Conjurer l’impression d’impuissance
Et pourtant, on l’entend prononcer la même phrase sur l’impuissance de l’Etat. C’est vrai, mais vous allez voir, l’effet produit est radicalement différent ! "L’Etat doit quoi ? De former les enfants, d’éduquer, de former et de donner la possibilité de rebondir tout au long de la vie. Mais l’Etat n’est pas tout dans la société. L’Etat ne se substitue pas ni à vos choix industriels ni à la vie économique. Et donc ce que nous devons et ce que nous faisons depuis le début, c’est en effet d’aider aux reprises et de former les personnes. Et après, il y a des expériences heureuses et des expériences malheureuse."

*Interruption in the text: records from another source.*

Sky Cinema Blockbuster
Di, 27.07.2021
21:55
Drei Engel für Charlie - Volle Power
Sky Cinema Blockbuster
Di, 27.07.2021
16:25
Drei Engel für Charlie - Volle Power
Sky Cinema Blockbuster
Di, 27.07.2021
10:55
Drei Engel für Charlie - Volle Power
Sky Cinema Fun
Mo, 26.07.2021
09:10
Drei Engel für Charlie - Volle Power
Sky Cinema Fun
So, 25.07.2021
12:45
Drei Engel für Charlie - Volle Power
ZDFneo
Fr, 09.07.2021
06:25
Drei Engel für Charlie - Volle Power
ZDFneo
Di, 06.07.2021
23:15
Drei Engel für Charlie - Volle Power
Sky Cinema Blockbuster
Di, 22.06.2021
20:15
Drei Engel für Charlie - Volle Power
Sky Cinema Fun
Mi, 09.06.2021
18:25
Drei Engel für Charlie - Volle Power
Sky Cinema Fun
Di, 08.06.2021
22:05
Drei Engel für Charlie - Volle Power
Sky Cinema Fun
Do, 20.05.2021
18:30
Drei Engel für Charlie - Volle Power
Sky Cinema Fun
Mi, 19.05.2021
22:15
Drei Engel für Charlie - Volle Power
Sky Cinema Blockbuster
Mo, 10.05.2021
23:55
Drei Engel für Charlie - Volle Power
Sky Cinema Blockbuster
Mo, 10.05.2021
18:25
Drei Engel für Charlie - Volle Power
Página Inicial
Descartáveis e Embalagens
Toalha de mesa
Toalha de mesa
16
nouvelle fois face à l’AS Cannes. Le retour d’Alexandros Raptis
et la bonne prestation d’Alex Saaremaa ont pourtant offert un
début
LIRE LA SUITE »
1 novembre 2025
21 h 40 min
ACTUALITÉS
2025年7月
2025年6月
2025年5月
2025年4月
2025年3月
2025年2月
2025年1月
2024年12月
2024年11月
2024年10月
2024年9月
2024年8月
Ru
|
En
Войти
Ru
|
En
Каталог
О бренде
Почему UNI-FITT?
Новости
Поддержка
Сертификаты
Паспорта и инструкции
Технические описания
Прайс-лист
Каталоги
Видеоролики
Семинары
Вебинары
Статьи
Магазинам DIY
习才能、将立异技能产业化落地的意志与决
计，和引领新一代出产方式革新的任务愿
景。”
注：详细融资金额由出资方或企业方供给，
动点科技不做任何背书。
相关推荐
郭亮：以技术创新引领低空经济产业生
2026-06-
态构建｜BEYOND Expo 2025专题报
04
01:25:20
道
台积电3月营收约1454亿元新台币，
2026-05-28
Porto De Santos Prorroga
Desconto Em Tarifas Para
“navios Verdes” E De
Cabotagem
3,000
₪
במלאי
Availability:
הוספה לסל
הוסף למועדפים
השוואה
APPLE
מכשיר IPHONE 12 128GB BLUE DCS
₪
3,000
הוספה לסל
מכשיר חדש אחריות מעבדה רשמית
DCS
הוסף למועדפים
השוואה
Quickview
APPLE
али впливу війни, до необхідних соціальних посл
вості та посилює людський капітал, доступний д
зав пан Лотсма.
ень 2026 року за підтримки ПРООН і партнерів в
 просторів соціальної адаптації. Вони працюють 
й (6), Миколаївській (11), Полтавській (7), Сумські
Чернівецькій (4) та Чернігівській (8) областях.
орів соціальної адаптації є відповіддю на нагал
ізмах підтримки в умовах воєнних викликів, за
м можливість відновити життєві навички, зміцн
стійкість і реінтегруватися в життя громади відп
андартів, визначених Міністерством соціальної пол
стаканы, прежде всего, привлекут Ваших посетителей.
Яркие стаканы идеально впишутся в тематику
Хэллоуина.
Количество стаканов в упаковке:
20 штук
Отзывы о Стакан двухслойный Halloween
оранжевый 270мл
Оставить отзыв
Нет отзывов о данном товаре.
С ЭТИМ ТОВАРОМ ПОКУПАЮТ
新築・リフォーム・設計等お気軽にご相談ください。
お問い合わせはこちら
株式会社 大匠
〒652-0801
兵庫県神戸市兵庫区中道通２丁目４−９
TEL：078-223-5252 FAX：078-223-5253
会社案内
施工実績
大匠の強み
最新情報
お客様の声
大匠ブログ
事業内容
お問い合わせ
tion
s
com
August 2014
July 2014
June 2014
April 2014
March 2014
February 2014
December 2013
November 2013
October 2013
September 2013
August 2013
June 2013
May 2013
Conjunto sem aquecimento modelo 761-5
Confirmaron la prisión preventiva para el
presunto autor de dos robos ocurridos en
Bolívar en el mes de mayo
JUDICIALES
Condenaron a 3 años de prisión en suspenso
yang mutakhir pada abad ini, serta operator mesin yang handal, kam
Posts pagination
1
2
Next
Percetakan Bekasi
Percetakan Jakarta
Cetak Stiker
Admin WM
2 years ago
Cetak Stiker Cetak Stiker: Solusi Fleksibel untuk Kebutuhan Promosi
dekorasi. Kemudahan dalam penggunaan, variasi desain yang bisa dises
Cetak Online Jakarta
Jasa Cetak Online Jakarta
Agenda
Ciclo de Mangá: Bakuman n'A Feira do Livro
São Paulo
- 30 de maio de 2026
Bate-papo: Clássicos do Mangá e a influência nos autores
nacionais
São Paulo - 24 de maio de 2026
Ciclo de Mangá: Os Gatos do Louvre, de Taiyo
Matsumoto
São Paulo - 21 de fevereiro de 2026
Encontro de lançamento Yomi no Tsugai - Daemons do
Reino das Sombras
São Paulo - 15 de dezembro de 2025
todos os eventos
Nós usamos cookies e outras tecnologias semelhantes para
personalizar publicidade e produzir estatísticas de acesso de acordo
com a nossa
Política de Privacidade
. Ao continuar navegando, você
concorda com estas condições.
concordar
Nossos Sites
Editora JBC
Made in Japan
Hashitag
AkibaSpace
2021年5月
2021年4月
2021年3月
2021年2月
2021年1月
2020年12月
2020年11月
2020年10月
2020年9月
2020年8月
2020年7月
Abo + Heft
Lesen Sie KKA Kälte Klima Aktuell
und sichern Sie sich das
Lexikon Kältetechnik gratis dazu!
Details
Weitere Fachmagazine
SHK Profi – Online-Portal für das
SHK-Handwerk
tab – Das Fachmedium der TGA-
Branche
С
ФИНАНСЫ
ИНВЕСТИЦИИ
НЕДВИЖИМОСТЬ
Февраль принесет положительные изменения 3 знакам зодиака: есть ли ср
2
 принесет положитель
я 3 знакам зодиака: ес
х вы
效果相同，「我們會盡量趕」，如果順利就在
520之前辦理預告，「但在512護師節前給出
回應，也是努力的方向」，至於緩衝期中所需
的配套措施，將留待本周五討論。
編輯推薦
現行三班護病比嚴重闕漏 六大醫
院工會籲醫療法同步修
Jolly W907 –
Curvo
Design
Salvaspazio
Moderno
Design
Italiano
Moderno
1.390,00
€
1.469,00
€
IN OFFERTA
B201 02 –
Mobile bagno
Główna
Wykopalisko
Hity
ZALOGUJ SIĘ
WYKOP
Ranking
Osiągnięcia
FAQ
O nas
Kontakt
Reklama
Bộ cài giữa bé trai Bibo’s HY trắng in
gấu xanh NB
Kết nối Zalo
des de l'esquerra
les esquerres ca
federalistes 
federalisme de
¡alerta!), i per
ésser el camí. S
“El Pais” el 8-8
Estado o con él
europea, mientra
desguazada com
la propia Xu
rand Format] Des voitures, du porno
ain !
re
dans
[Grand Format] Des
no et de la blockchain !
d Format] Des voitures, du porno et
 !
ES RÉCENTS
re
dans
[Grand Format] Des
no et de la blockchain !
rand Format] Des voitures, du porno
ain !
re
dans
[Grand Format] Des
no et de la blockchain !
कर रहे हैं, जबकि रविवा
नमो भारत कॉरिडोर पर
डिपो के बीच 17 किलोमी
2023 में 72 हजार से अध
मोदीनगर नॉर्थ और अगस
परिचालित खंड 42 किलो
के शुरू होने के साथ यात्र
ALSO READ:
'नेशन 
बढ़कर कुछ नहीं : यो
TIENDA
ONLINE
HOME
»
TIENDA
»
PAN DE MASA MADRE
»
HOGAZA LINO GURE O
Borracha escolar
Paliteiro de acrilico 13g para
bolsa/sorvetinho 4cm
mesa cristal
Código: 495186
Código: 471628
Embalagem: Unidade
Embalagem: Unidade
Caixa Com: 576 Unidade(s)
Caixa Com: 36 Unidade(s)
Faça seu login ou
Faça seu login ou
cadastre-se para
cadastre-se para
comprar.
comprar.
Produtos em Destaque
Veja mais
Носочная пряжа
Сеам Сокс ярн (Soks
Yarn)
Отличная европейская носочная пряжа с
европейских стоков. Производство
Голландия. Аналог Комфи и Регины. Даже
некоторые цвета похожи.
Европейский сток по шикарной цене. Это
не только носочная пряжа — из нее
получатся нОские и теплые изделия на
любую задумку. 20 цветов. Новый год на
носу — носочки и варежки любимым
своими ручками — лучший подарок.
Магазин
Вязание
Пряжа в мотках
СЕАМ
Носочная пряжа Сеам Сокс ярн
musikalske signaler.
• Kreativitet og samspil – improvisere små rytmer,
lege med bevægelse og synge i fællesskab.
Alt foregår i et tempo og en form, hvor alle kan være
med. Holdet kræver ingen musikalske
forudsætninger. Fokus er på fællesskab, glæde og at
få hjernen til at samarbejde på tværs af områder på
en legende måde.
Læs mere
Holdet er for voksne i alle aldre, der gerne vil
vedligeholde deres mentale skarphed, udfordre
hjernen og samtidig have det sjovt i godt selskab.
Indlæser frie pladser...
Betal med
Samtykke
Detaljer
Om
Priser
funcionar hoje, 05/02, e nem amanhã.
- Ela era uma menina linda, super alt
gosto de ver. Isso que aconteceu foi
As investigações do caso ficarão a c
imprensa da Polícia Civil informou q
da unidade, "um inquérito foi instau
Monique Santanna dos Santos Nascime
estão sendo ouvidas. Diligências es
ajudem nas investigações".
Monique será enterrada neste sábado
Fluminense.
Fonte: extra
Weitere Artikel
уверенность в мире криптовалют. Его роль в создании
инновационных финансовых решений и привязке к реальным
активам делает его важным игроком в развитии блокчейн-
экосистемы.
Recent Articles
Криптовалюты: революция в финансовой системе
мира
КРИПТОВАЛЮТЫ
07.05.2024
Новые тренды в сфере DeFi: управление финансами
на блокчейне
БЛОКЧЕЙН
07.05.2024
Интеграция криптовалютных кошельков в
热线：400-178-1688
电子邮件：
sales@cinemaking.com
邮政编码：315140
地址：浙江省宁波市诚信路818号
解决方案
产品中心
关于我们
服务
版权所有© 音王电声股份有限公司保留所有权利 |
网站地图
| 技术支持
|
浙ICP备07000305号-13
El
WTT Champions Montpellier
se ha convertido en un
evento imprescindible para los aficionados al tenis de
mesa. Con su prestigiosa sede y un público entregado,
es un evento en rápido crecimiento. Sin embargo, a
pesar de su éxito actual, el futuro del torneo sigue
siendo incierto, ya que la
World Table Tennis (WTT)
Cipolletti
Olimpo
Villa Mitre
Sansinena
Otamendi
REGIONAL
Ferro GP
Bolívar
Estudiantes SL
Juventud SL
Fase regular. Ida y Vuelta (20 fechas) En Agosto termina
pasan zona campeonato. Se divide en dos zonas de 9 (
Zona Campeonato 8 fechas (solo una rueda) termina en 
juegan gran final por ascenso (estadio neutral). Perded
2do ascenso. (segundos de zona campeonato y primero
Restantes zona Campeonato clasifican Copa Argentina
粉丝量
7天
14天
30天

"L’Etat n’est pas tout dans la société"… mais il donne la possibilité de rebondir tout au long de la vie. Cela aussi, c’est habile. Emmanuel Macron confesse la même limite de l’Etat dans le domaine des dossiers industriels, mais il le lie immédiatement à un autre sujet : la protection sociale. Une manière de dire, au fond que certes, l’Etat ne peut pas tout, mais il n’abandonne jamais ses travailleurs. Une affirmation qui suffit pour conjurer l’impression d’impuissance, alors même que, notons-le : elle n’était pas moins vraie du temps de Lionel Jospin.
Voilà comment Emmanuel Macron parvient à s’extraire d’un dilemme rhétorique délicat. Reste, bien sûr, une réalité factuelle : en 2017, il s’était engagé à se battre pour sauver ces emplois industriels. Sans doute l’engagement à se battre a-t-il été tenu. Mais le combat, lui, hélas, est perdu.